• **Texto para análise**:
Um 2014 de luz.
Em 2012, por esta altura, estava zangada com o ano que chegava ao fim. 2013 não gostou e vingou-se do meu desagrado como que um castigo que carrego em cada suspiro. Rever estes 365 dias num minuto é encontrar mais dor que alegria, mais lágrimas que sorrisos, é marcar ausências que embora não pareçam, ainda, reais, são para sempre e não há volta a dar por mais voltas que o mundo dê. Olho para trás por cima do ombro e chove, o dia que foi este ano está cinzento e triste e partiu-me o coração que se vai cicatrizando devagar, devagarinho. Ouvi ontem que um coração partido deixa entrar luz pelas fissuras. Que assim seja.

• **Problemas a resolver**:
1) No texto sobre o fim do ano de 2013, o que quem escreve diz ter ouvido ontem sobre um coração partido?
2) Escreva a continuação do texto sobre o fim do ano de 2013, a partir da última frase.

• **Informação extraída**:
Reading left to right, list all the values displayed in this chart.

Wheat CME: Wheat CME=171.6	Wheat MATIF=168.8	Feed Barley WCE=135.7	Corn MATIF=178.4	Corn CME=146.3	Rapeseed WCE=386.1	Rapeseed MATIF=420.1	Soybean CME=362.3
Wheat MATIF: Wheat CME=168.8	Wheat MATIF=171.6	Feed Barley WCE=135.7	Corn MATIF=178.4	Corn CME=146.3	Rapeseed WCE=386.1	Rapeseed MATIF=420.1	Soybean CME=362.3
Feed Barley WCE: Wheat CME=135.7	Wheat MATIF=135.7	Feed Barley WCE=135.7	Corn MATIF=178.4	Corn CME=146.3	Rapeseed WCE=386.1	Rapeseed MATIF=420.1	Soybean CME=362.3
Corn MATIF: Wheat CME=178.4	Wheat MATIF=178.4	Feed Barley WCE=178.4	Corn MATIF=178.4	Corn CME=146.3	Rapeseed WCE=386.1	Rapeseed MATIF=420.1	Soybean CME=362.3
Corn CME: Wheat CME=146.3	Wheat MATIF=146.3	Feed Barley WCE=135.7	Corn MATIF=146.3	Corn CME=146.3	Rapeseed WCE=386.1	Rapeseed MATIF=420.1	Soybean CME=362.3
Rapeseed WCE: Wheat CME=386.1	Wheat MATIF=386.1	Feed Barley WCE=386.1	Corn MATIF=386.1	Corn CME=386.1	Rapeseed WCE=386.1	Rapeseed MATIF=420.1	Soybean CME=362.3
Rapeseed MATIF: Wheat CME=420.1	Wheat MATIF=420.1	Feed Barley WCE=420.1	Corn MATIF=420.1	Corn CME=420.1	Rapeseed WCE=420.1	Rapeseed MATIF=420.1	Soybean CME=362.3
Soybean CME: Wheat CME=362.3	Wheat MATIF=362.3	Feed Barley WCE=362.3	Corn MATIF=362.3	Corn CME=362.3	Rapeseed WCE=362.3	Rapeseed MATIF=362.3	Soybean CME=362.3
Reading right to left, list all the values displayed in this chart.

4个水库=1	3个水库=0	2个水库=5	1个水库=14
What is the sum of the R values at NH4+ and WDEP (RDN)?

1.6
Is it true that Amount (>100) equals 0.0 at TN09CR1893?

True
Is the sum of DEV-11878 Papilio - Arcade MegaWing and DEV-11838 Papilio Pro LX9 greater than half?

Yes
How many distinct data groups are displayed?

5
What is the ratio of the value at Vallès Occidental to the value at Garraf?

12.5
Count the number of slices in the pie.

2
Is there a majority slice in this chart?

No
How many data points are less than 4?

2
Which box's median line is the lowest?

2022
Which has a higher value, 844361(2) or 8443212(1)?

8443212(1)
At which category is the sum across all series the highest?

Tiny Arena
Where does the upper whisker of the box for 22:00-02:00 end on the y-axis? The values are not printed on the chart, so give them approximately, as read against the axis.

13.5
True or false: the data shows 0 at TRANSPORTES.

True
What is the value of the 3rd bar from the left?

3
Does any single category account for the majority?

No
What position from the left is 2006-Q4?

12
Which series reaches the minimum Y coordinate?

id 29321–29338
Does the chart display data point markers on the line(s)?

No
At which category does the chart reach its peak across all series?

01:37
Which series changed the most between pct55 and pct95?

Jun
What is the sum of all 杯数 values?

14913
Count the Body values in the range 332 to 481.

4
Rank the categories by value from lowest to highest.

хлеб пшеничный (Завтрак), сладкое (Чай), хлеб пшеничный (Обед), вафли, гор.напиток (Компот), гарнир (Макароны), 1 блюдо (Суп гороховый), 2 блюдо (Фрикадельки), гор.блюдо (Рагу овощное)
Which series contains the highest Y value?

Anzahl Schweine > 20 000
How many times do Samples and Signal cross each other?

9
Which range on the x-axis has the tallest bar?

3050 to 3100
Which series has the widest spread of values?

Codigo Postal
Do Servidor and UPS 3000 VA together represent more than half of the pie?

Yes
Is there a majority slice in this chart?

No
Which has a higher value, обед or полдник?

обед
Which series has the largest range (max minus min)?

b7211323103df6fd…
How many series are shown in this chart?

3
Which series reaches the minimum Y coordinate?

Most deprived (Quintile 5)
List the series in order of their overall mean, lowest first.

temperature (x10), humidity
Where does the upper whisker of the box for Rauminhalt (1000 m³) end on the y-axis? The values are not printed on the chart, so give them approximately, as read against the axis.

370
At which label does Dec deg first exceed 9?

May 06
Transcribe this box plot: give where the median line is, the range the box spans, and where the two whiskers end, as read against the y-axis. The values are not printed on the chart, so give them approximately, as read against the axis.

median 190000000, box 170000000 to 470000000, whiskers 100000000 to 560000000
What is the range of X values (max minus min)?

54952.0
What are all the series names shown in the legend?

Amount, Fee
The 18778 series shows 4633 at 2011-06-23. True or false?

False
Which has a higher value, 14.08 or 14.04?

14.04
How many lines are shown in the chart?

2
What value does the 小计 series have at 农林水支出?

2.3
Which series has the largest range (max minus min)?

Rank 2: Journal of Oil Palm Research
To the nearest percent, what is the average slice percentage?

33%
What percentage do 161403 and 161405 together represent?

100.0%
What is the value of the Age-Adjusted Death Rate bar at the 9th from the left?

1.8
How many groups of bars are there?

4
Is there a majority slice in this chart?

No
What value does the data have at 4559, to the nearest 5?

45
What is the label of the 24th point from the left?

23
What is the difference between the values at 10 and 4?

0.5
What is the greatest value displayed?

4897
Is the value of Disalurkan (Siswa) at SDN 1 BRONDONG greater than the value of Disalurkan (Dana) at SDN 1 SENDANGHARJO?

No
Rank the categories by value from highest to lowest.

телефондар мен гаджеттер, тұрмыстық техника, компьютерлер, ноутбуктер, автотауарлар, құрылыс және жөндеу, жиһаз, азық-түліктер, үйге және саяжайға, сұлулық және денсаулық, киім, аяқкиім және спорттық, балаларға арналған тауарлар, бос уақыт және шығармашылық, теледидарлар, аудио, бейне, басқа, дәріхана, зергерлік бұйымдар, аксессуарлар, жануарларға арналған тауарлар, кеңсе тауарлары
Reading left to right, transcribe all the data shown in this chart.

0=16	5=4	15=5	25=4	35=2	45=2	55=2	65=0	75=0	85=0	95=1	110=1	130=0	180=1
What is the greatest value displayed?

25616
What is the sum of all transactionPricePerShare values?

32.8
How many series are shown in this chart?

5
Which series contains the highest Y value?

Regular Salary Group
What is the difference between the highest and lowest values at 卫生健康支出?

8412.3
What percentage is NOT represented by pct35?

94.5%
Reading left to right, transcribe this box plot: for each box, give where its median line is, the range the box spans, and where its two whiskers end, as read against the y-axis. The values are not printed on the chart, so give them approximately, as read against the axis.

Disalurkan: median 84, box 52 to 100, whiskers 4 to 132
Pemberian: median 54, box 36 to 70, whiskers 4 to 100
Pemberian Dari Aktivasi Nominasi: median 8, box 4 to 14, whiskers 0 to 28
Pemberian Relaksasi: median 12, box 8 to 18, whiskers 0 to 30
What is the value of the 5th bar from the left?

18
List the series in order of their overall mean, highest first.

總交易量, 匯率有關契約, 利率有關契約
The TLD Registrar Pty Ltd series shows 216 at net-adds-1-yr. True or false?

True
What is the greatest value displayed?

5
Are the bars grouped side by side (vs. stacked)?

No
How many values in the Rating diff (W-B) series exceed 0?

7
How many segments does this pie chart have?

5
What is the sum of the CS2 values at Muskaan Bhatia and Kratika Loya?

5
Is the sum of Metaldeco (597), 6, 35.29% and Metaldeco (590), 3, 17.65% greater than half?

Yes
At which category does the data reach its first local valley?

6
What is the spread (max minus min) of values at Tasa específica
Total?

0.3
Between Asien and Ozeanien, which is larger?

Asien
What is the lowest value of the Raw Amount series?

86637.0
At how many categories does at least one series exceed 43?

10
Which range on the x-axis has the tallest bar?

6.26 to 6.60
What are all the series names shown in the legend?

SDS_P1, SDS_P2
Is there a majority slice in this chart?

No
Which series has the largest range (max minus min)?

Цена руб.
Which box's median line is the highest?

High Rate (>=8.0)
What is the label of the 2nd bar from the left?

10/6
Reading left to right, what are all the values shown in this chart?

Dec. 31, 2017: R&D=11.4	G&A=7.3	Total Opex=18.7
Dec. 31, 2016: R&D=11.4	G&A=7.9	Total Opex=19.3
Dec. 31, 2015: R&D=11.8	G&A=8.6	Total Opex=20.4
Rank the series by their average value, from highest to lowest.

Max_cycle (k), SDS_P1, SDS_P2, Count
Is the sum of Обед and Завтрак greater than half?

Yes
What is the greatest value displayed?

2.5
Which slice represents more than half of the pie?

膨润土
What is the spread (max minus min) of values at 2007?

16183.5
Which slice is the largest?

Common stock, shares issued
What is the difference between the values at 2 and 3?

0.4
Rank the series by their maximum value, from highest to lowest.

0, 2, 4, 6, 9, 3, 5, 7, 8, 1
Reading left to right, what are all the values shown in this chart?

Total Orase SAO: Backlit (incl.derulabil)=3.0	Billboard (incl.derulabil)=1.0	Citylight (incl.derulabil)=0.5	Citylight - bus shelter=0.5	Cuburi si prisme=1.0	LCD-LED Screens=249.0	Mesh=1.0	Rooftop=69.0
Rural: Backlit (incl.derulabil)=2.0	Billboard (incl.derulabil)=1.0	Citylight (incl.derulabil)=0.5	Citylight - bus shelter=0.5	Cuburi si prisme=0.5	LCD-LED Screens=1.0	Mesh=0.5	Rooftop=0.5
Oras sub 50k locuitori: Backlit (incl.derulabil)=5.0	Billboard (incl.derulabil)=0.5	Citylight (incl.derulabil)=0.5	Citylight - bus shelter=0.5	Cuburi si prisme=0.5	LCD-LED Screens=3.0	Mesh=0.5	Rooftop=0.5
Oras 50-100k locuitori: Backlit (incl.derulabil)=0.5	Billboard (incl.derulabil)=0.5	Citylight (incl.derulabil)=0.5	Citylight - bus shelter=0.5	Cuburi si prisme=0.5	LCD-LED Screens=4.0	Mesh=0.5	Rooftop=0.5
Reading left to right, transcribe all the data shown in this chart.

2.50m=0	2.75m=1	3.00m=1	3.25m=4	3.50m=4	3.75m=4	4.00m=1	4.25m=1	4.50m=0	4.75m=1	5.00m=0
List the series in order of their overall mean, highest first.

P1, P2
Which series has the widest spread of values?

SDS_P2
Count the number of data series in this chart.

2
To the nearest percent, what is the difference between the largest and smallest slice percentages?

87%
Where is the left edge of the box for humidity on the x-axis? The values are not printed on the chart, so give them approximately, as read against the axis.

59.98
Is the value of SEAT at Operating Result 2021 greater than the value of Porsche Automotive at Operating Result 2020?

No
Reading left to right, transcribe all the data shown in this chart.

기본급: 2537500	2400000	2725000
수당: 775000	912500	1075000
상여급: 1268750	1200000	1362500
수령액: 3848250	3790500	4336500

• **Respostas por tarefa**:
1) Que um coração partido deixa entrar luz pelas fissuras.

2)
Não gosto da passagem de ano, da festa e da euforia que é suposto sentir quando os zeros no relógio se alinham. Este é tão somente, para mim, um dia de reflexão onde coloco na balança o bom e o mau, e permito-me o luxo de trancar tudo em mais uma caixinha que abrirei apenas para retirar boas memórias e lições. Ainda assim, no momento em que o fogo rebenta nos céus e a esperança é maior, volto a ser criança ingénua e deixo-me acreditar que a mudança será para melhor. É apenas isto que gosto no passo em frente rumo a mais um Janeiro, a ideia, talvez utópica, de que posso recomeçar com novo fôlego, numa nova caminhada onde todos os trilhos estão em aberto. Assim o destino ajude e desta vez só os bons serão percorridos. Que haja luz em 2014.